Study text:
┏━━
Were Macao’s days now numbered? Would the Chinese Reds seize it? Back in Lisbon, Premier Salazar said: “It remains to be seen whether reason will be able to avoid violence and whether the path of respect, of rights and of conciliation of interests can be found.” More than a month ago, Lisbon sent reinforcements to Governor Oliveira’s garrison.
Now at a peak strength of 5,000 men, Macao’s defenders crowd the little colony so that it appears armed to the teeth. But, as one high officer observed: “It’s just a face-saving army. We don’t have enough men to stop anything at the border, and too many for the simple job of keeping order in the city.”
Whistling in the Dark? Unlike the British in Hong Kong, the Portuguese say they have little to fear from agitation inside the colony. For years there has been a small Communist cell in Macao, perhaps 200 intellectuals, mostly doctors, lawyers and teachers. “We have them spotted,” said a Portuguese police official. “They loathe to mix with the lower classes, so we don’t have to worry too much about them.” On China’s “Double Tenth” only six Communist flags flew in Macao, despite the fact that the colony has one factory openly manufacturing the flags for export.
Most of Macao’s population, swollen by refugees from China, seems to care little about politics. Chief worry is the cost of living, which has soared 50% since the fall of Canton to the Reds. The Communists could easily cut the road through Porta do Cêrco and thus destroy the colony’s food lifeline. Yet no one seems alarmed. Civil servants remember how half a million people crammed into the peninsula during the Japanese war. Now, they point out, most refugees are middle-class and small-fry Nationalist bureaucrats who have some savings with them. Even though Portugal has stubbornly refused to recognize any Communist government, Macao feels that the Chinese Reds cannot be so tough as the Japanese. “After all,” colonials agree, “we were able to live by smuggling then. Why not again?”
Smuggling & Sentimentality. Meanwhile, Macao makes a living in gold and cigarettes. Both may enter freely, and both must leave with smugglers, for whom the authorities blandly turn their heads. Before the Reds moved into South China, the government used to collect some 30,000 patacas (more than $6,000 U.S.) daily on cigarette excise taxes alone. Gold was flowing through Macao’s banks (controlled by licenses purchased from the government) to China, Southeast Asia and Hong Kong at the rate of $27 million U.S. monthly.
The opium trade was outlawed in 1945, is now almost nonexistent. A few addicts are rounded up each month, promptly rushed to hospitals and treated at government expense. Gambling, however, is still a monopoly sold each year by the government to the highest bidder.
Every evening on the four floors of the noisy Central Hotel, trimly tailored women crowd shabby old men for a chance to bet on a three dice game or on fantan. In the hotel’s Golden Gate Restaurant, customers may bet while they eat by sending girl runners to place their money on the gaming tables. A big electric Scoreboard flashes the winning numbers in red & white lights each time the dice roll. In the Rua da Felicidade (Happiness Street), sweaty ricksha coolies dash into less fashionable gambling halls for quick bets between fares in hopes of doubling their meager pay.
Governor Oliveira is sentimentally hopeful that Portugal’s rundown remnant of empire can carry on despite its new Red neighbors. “Macao,” he said, “has always been a place of refuge, a place of peace.” Some colonial oldtimers console each other: “Nothing ever happens to Macao.” But others, more realistic, mutter: “Without food or trade, we are stuck.” They know what is in store if the Communists choose to make things happen.
┗━━
Dataset entries:
┏━━
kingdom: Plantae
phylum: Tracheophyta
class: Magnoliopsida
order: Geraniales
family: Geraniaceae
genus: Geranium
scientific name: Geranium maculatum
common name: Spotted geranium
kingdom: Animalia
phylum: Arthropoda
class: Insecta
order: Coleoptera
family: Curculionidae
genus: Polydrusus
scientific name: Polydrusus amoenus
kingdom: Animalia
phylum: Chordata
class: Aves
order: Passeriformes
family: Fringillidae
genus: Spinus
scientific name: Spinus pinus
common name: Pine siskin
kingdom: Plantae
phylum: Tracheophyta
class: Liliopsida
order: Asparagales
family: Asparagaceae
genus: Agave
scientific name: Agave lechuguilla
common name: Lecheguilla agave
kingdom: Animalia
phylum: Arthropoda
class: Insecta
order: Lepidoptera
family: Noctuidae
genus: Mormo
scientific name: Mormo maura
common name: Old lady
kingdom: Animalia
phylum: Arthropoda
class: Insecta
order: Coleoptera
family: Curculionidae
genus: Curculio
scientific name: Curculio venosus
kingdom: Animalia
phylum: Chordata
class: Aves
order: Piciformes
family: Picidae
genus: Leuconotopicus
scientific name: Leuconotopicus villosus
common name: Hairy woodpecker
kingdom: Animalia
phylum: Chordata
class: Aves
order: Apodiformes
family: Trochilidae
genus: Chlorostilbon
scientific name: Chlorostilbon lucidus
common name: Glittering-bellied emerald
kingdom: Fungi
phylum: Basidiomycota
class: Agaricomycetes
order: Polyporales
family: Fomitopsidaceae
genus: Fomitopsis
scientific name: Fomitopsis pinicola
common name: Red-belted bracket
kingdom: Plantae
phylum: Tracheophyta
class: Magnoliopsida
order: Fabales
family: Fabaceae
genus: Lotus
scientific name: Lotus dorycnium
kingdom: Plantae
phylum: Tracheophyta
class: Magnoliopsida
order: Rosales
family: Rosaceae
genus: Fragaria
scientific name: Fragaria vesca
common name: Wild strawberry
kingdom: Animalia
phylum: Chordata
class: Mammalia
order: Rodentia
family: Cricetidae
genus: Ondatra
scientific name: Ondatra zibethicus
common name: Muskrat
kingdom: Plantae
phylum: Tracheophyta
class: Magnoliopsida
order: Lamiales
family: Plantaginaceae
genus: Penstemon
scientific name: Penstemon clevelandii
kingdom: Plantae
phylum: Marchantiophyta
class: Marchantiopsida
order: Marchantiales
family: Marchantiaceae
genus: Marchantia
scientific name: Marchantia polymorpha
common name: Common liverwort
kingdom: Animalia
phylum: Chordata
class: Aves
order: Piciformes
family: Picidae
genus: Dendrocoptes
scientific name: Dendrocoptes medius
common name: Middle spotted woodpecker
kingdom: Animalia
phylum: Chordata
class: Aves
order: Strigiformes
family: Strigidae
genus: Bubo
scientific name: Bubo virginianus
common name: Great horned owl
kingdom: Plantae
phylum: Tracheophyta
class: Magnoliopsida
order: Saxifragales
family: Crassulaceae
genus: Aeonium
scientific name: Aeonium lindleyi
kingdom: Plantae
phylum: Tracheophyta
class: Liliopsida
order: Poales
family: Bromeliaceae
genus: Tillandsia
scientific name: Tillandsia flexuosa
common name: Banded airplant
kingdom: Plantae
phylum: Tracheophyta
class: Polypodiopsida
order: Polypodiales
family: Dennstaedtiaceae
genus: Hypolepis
┗━━
Task instructions:
Answer these questions about the Macao article:
1. What is the peak strength of Macao's defenders?
2. In what year was the opium trade outlawed?
3. What English name does the article give for the Rua da Felicidade?
The listing plays no part in this.

Task response:
1. 5,000 men
2. 1945
3. Happiness Street